Its a great system! It will be interesting to see what Atlas does with its new competitive version of this system. If the two systems are compatible, this could be good news for us N Scale modelers!
For more in depth help, tips, and deeper commentary on the Unitrack system, I recommend the Yahoo Unitrack group and Karayan's Unitrack page, which both contain multiple links to various resources as well. I also go into some more detail on some successful features of this system in this post, which I think articulates some of the unique advantages and capabilities of this system.
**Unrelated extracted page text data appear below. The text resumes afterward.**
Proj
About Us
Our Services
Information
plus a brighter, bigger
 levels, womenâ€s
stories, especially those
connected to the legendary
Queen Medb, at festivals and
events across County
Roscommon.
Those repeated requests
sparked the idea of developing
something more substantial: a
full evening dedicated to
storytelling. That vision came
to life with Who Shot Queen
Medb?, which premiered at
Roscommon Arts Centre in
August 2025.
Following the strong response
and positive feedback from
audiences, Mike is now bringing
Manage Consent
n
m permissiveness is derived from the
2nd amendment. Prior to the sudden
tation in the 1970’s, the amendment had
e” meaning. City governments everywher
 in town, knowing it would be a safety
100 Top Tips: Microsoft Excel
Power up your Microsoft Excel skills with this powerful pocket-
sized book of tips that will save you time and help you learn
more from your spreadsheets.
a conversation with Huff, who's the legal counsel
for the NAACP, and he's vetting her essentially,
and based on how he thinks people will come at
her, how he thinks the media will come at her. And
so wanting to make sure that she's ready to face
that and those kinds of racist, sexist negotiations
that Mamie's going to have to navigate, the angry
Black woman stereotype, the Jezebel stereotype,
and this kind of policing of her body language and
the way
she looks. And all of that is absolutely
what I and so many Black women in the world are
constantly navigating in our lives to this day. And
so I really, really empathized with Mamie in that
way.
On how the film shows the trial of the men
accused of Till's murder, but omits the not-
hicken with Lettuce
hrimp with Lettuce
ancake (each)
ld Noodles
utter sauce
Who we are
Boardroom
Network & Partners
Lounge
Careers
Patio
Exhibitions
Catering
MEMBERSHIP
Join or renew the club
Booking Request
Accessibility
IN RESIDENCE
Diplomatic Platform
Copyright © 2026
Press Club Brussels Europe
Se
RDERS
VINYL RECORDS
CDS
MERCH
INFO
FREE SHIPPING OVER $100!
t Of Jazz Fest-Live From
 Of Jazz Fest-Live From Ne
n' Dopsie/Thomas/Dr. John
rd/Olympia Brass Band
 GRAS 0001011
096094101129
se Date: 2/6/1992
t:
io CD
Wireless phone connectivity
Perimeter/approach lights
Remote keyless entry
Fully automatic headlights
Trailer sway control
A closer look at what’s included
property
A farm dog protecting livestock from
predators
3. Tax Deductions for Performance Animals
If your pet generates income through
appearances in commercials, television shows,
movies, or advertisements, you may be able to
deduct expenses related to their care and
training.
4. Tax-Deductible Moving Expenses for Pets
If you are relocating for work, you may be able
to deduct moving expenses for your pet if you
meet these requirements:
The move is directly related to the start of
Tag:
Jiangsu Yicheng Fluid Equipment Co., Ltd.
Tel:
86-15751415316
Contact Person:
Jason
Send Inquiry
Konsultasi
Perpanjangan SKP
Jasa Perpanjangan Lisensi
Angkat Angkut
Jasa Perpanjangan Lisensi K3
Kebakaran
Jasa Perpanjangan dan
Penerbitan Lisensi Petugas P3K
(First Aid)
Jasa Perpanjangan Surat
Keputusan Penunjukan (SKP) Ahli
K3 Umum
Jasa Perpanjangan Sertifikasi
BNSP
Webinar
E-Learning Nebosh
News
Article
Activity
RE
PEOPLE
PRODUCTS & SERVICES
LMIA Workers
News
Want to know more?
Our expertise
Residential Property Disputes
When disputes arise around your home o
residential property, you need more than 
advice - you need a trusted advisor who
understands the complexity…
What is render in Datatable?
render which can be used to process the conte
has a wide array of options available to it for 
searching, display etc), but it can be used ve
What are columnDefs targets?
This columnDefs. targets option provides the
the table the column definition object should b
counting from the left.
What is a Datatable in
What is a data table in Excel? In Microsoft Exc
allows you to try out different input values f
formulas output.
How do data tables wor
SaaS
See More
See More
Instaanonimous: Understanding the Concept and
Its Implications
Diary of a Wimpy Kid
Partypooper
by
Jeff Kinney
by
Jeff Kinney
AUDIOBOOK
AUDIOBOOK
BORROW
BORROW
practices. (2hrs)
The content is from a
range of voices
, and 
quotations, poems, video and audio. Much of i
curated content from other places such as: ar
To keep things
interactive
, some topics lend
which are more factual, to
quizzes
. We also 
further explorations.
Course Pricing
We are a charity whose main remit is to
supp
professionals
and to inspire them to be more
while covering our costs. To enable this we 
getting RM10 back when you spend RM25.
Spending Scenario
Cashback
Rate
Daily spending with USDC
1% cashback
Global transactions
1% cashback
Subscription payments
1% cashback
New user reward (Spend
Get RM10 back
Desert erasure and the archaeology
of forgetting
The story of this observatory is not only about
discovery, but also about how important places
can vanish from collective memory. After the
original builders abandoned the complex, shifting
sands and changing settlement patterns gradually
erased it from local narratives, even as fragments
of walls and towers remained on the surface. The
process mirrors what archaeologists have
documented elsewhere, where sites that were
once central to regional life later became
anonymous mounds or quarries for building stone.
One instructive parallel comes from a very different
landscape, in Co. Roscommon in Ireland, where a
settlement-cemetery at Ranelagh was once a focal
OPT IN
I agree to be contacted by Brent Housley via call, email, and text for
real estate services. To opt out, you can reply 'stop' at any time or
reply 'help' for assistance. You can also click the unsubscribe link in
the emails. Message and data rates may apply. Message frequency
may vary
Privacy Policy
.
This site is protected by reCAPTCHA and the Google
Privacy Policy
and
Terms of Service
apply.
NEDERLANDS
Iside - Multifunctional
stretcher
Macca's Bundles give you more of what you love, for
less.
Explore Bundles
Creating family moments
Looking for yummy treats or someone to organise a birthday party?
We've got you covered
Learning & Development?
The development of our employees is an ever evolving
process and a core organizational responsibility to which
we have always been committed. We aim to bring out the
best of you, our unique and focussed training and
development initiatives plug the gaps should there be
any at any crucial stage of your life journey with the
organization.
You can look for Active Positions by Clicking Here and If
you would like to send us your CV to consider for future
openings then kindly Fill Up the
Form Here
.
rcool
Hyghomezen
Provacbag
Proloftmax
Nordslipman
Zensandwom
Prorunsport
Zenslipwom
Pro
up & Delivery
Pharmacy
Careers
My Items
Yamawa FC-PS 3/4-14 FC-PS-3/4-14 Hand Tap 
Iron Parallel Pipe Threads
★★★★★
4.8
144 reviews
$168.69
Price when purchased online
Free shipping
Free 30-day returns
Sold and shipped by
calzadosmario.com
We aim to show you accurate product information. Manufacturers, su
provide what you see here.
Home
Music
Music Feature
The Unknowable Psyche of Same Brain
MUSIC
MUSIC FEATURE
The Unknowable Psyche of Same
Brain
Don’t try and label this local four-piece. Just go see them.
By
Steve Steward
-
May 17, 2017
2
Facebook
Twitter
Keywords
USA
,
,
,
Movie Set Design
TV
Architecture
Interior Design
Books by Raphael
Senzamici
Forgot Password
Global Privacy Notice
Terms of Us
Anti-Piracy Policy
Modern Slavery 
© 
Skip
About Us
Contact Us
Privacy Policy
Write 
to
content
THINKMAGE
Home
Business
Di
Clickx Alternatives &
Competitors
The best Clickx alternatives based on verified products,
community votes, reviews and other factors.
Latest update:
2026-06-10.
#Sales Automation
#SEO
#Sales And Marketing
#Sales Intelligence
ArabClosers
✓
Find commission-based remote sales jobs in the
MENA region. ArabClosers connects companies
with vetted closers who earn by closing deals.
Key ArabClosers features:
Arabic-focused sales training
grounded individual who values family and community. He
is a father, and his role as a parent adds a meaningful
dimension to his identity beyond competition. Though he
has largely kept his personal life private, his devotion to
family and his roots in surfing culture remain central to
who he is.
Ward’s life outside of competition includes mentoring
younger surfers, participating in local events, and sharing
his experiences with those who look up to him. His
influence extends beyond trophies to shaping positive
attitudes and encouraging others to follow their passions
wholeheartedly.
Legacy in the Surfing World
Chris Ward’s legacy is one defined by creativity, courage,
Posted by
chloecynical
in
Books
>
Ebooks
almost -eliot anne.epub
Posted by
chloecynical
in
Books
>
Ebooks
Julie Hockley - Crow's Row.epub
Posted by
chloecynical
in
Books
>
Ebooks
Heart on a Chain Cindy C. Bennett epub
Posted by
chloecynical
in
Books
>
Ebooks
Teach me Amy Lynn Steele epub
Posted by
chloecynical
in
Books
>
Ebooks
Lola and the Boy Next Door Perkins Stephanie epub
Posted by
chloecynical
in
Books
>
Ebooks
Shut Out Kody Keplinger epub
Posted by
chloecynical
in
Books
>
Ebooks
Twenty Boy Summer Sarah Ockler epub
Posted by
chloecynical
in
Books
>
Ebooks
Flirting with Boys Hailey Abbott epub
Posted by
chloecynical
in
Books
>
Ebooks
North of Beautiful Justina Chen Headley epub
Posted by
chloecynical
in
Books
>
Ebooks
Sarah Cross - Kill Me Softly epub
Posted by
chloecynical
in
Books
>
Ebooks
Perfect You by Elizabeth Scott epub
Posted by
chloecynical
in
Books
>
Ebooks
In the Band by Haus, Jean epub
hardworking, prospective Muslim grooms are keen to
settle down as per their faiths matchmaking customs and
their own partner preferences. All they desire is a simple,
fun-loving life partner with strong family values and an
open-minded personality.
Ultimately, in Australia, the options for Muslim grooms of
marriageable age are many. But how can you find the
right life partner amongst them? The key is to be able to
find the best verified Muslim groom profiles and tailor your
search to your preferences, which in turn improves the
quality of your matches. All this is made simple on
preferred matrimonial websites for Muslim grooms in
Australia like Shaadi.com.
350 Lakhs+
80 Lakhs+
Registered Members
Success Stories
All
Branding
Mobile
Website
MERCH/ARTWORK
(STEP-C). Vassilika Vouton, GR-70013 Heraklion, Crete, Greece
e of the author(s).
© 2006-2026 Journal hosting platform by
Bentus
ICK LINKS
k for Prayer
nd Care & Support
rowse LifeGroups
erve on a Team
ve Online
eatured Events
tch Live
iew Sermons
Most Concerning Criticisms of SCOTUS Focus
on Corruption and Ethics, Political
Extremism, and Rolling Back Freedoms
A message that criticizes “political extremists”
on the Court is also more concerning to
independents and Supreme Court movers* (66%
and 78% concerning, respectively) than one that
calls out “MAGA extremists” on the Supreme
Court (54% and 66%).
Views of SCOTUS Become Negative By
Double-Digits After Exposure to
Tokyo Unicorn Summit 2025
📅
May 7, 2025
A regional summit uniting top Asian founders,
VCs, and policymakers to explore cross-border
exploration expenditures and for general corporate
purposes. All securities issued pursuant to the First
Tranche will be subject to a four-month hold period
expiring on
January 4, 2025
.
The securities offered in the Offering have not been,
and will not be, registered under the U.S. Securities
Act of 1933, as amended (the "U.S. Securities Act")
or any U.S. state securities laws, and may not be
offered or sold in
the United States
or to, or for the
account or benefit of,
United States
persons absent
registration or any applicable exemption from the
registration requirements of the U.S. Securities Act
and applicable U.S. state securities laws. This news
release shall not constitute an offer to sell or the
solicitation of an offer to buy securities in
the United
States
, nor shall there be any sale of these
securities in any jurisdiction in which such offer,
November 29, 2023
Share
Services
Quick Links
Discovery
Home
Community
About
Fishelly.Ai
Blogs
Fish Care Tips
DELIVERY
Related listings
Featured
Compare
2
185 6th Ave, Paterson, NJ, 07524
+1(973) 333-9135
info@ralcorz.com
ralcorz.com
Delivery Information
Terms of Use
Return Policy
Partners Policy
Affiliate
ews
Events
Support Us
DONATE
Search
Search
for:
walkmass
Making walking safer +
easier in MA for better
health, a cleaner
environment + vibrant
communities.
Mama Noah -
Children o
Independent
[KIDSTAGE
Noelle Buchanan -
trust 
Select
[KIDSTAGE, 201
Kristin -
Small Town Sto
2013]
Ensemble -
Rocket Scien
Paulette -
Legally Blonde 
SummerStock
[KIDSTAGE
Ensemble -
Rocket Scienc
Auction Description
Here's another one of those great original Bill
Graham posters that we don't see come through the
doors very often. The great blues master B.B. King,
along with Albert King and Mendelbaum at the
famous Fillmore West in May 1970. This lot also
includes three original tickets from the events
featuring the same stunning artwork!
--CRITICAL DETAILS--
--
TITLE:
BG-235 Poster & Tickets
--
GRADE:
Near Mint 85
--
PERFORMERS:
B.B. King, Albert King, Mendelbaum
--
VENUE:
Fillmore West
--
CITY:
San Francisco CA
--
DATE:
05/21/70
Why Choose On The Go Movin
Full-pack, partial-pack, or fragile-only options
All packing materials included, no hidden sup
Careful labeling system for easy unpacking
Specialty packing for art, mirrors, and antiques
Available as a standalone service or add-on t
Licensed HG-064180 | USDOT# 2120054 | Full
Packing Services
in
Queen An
I'm into N Scale to have fun. Growing up my Dad was really big into HO (U.S.A. of course, mostly Western U.S. roads like Great Northern, Milwaukee Road, Northern Pacific, etc...) and he built me a small N Scale layout which I enjoyed as a small boy. Of the various trains I had at the time, the brand 'Minitrix' stuck in my head. As the years passed, N Scale was forgotten as new interests took my time.
As a new parent, I got back into model trains through O Gauge (Lionel and MTH). However, the cost of this scale, and the space needed for the sort of layout I wanted, made it a very frustrating hobby. Then one day at a hobby shop in California, I came across the Trix 2003 catalog; Inside this catalog were beautiful models of trains across Europe shown on beautiful layouts - and I was converted! It took a few years, but most of the O Gauge was sold (or stored) and I used the funds to start my new fantasy in N Scale.
Soon, I also discovered the amazing trains of Japan in N Scale, and begin my quest to build an interesting urban layout in a complete fantasy setting where the great trains of the world can run side by side!